The announcements of the births of Dolly and Polly stirred the scientific community and the public, kicking off a large-scale debate regarding the ethics and direction of cloning research. In particular, people feared the possibility that human clones would be produced. Wilmut, however, stated that he saw no reason for scientists to pursue the first cloning of a human; he pointed instead to the new possibilities that the cloning of animals could hold for the treatment of human disease. Cloned animals could act as manufacturing plants for valuable human proteins, which are costly and difficult to produce in large amounts elsewhere. In addition, agriculture could benefit from the cloning of high-quality animals, such as the best milk-producing cows and the best wool-producing sheep.

Wilmut went on to clone human embryos in order to produce embryonic stem cells for research and study the inheritance of degenerative diseases. In 2005, he took a professorship in reproductive science at the University of Edinburgh. There he founded the school's Medical Research Council Centre for Regenerative Medicine in 2006 and served as its head until 2011. After it became possible to revert adult skin cells to stem cells, Wilmut adopted that method and publicly repudiated therapeutic embryonic cloning in 2008.

For his contributions to science, Wilmut has received numerous honors.
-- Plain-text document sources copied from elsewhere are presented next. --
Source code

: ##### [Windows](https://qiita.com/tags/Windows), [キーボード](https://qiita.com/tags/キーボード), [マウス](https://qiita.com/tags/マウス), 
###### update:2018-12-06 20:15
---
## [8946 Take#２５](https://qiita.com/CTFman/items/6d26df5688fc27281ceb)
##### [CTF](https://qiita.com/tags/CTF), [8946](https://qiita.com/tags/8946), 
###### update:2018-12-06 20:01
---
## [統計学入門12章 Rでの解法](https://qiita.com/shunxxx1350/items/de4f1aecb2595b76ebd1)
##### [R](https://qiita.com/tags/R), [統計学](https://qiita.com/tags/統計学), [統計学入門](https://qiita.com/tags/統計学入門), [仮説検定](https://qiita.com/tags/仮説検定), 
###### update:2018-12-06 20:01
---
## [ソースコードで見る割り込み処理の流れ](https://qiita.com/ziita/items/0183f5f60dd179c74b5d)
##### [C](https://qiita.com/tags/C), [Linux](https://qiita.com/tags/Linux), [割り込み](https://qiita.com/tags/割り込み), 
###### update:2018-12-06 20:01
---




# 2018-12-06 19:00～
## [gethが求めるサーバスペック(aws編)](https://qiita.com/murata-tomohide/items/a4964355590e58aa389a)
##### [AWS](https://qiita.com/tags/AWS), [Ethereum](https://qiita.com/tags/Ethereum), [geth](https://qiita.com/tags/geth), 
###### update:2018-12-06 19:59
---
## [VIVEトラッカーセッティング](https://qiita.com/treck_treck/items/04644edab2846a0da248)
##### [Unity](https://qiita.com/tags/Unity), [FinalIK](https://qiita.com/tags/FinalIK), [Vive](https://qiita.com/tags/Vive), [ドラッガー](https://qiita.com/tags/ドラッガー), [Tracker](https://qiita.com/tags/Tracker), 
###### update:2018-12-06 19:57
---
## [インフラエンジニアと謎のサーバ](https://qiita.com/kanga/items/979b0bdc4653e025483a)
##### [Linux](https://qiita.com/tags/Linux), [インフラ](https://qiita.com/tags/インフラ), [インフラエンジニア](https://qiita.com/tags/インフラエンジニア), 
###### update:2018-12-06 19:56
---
He was inducted into the American Academy of Achievement in 1997, elected a fellow of the British Royal Society in 2002, and named to the order of the British Empire in 2007.

Bibliography

Avise, John C. The Hope, Hype, and Reality of Genetic Engineering: Remarkable Stories from Agriculture, Industry, Medicine, and the Environment. New York: Oxford UP, 2004. Print.

"Sir Ian Wilmut." Academy of Achievement. Amer. Acad. of Achievement, 25 Oct. 2010. Web. 24 Mar. 2016.

Topping, Alexandra. "Professor Who Created Dolly the Sheep to Abandon Cloning." Guardian. Guardian News and Media, 16 Nov. 2007. Web. 24 Mar. 2016.

Wade, Nicholas. "The Clone Named Dolly." New York Times. New York Times, 14 Oct. 2014. Web. 24 Mar. 2016.

Wilmut, Ian, and Roger Highfield. After Dolly: The Promise and Perils of Human Cloning. New York: Norton, 2007. Print.

Wilmut, Ian, Keith Campbell, and Colin Tudge. The Second Creation: Dolly and the Age of Biological Control. New York: Farrar, 2000. Print.